EXTRACT:
•••••

While the Noels were playing 250 shows over six months in atrocious conditions, they discovered an immense conspiracy of kickbacks and money-laundering that went right to the top. Club sergeants demanded bribes from agents, treating some acts, mostly Korean and Philippine dancing girls, like hookers, and generally profited while boys died in the mud. Disgusted, Reuben Noel drew on his past life as a reporter to write a letter to Senator Goldwater, that started a corruption scandal that eventually brought down the first Sergeant Major of the Army William O. Wooldridge. Most of the conspiracy escaped real punishment, but these sergeants were apparently skimming a total of $150 million off the club system annually, and had their fingers all through the $2 billion PX system (in 1970 dollars, so more like $900 million of corruption today). It was just one example of the moral decay of the army, that career NCOs would get rich in a warzone while draftees died, and everybody looked the other way. Sure, it was just some musicians getting screwed the hardest, but honor is a core military value, and one that was betrayed in every way in Vietnam.

•••••

DATA LINES:
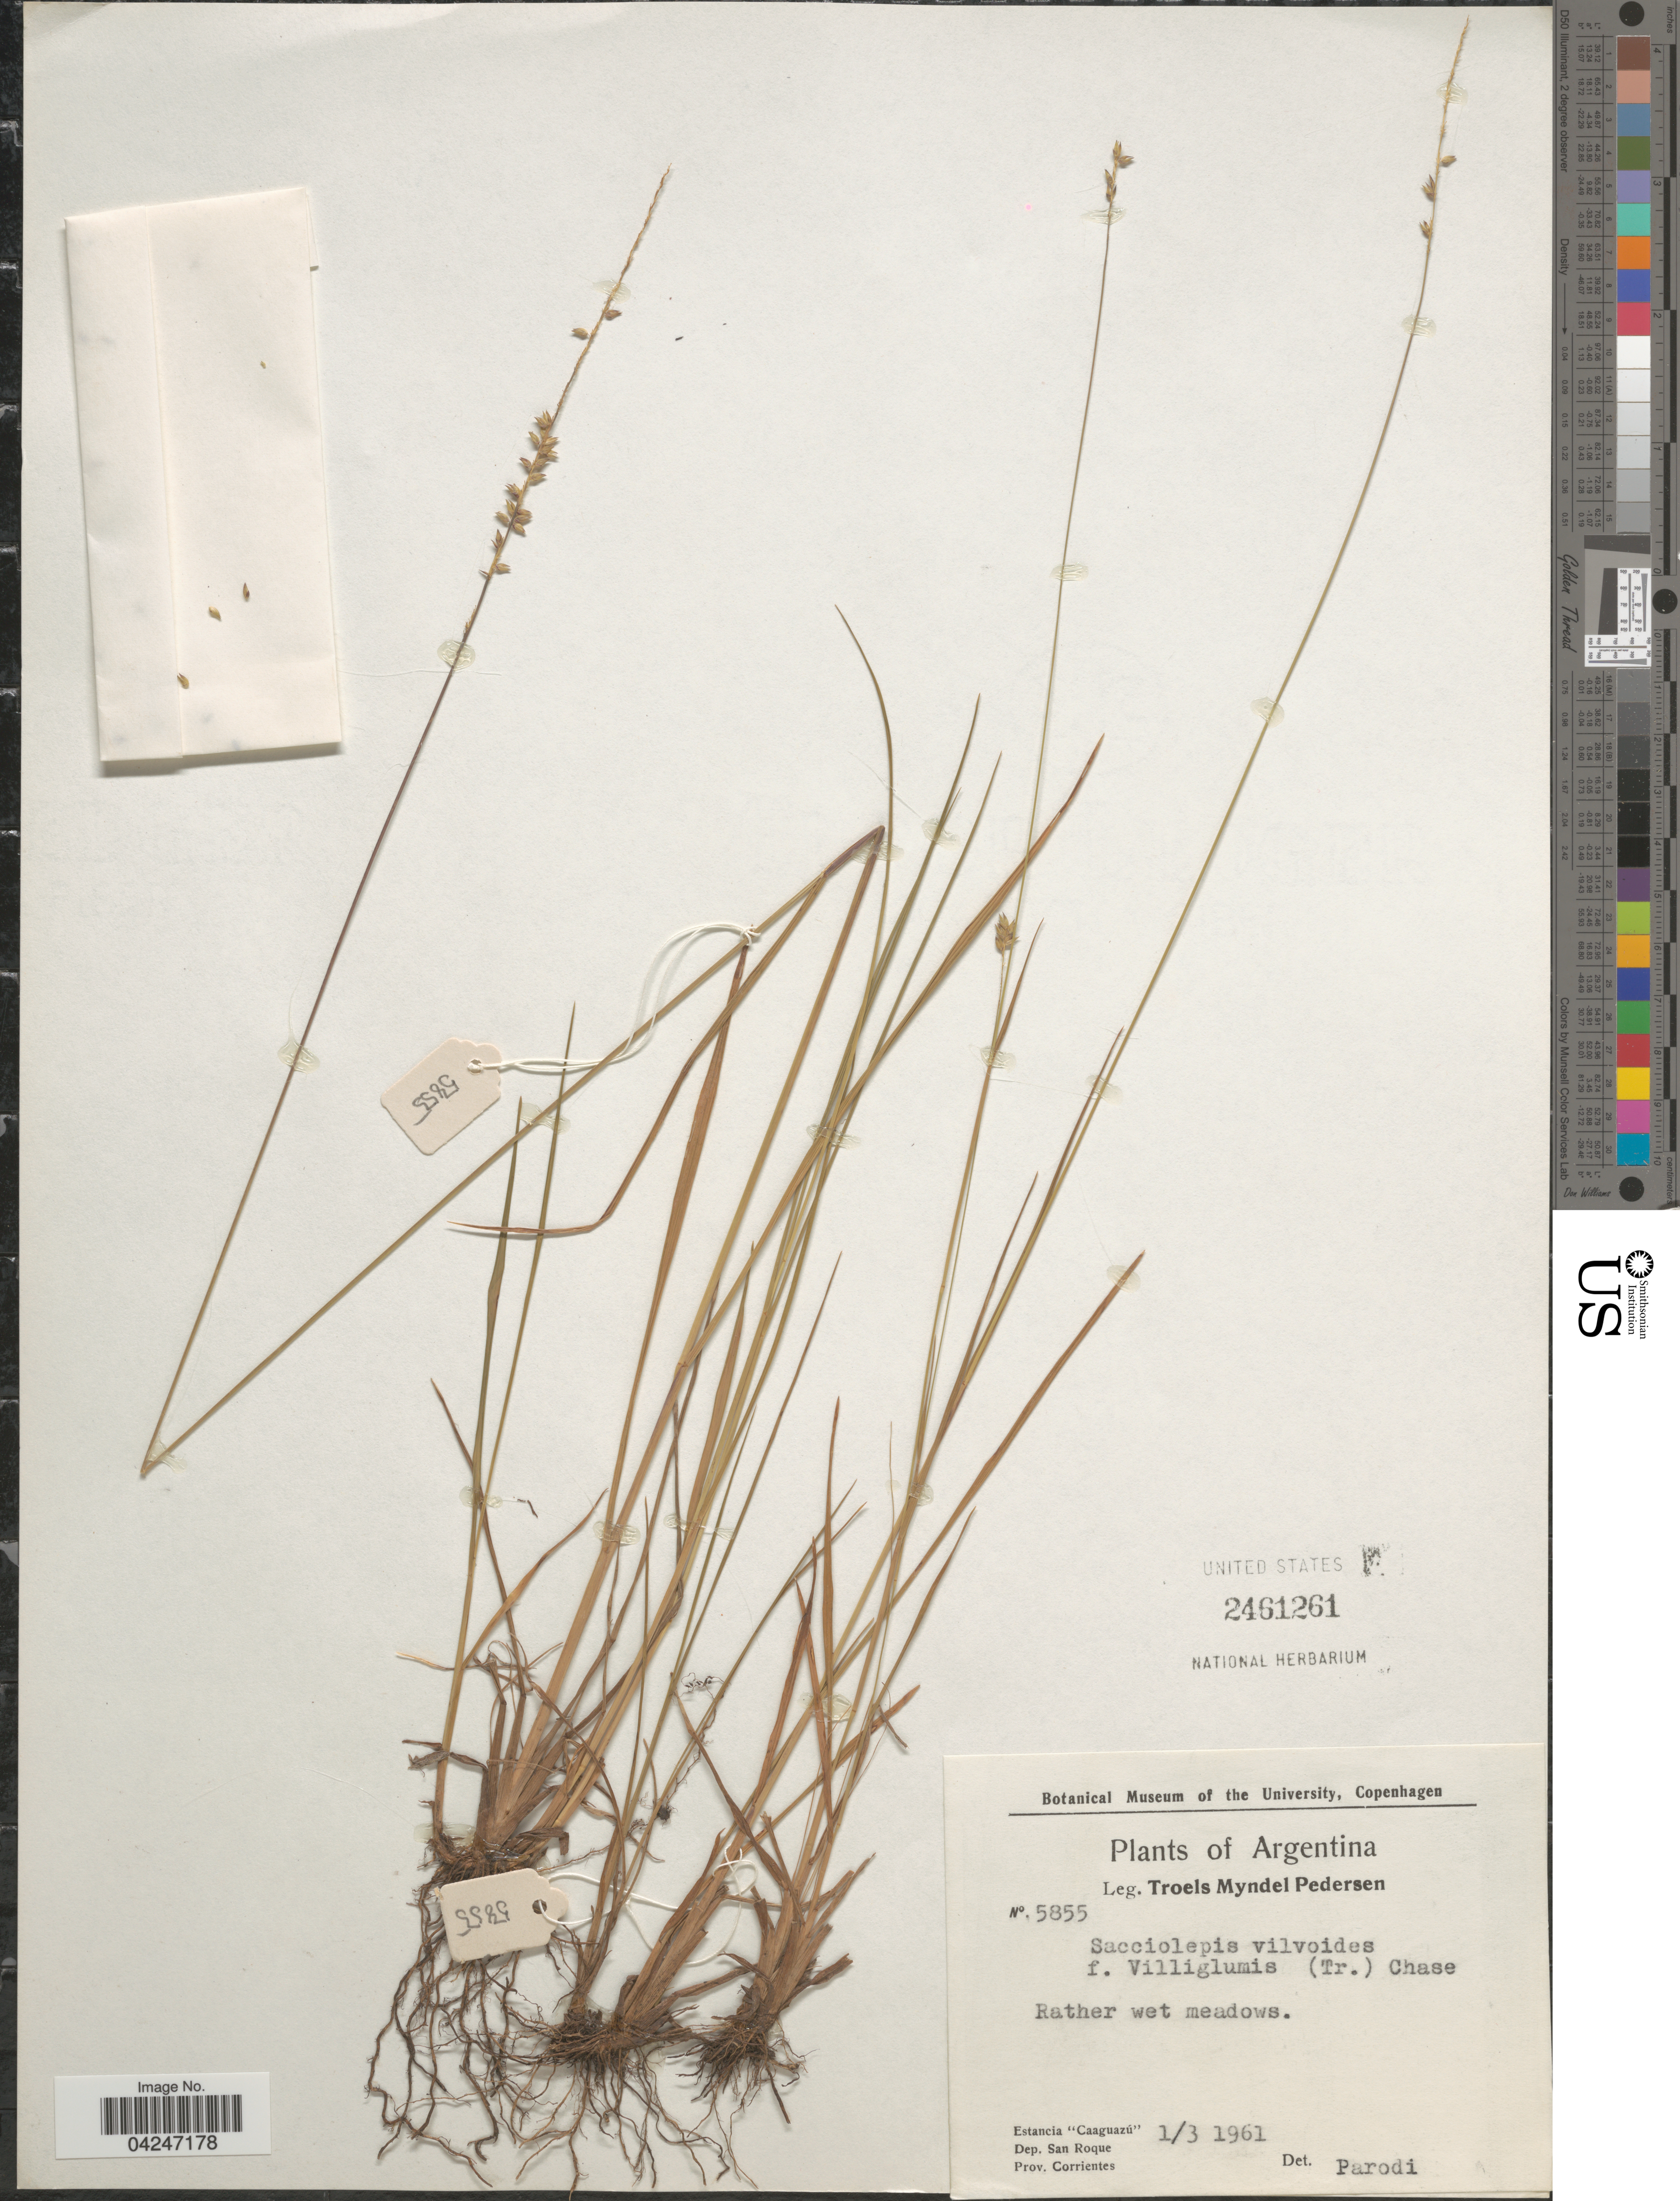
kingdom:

•••••

TO BE DONE:
(A) In the passage about the Vietnam club scandal, how much were the sergeants apparently skimming off the club system each year?
(B) State whether each statement agrees with the passage about the Vietnam club scandal, giving yes or no and quoting the deciding words: (i) The Noels played 250 shows over six months. (ii) Reuben Noel sent his letter to the Sergeant Major of the Army. (iii) Most of those in the conspiracy received real punishment.
(C) Write the next part of the passage about the Vietnam club scandal, starting after its final sentence.

REPLIES:
(A) $150 million

(B)
(i) Yes: "playing 250 shows over six months"
(ii) No: "write a letter to Senator Goldwater"
(iii) No: "Most of the conspiracy escaped real punishment"

(C)
So why three stars? Well, this book is niche, and only okay writing-wise, although the Noels are charming enough to carry the story. The club corruption scandal never really went anywhere, being eclipsed by My Lai, Vietnamization, and the 70s in general. In worse luck, Robin Moore (author of The Green Berets) and June Collins (ex-callgirl and key witness in the Senate hearings) got there first with their 1971 novel The Khaki Mafia. This book is an interesting picture of Saigon high life and corruption, and how it ties to the mud and blood of the battlefield, but at the end of the day it's still marginal to the war as a whole.

Sidenote: There is a local connection, since the Noels lived in Phoenix before their tour. I picked this up at a giant Arizona used book sale, and my copy is inscribed by Rueben Noel (he has terrible handwriting). Rueben apparently passed away between 1993 and whenever the internet started archiving everything, but Nancy Noel was alive as of this past summer. Sadly, their music has not survived, or at least not in an easily googleable way. I think they would've been better live, though maybe without accompaniment by 105mm Howitzer.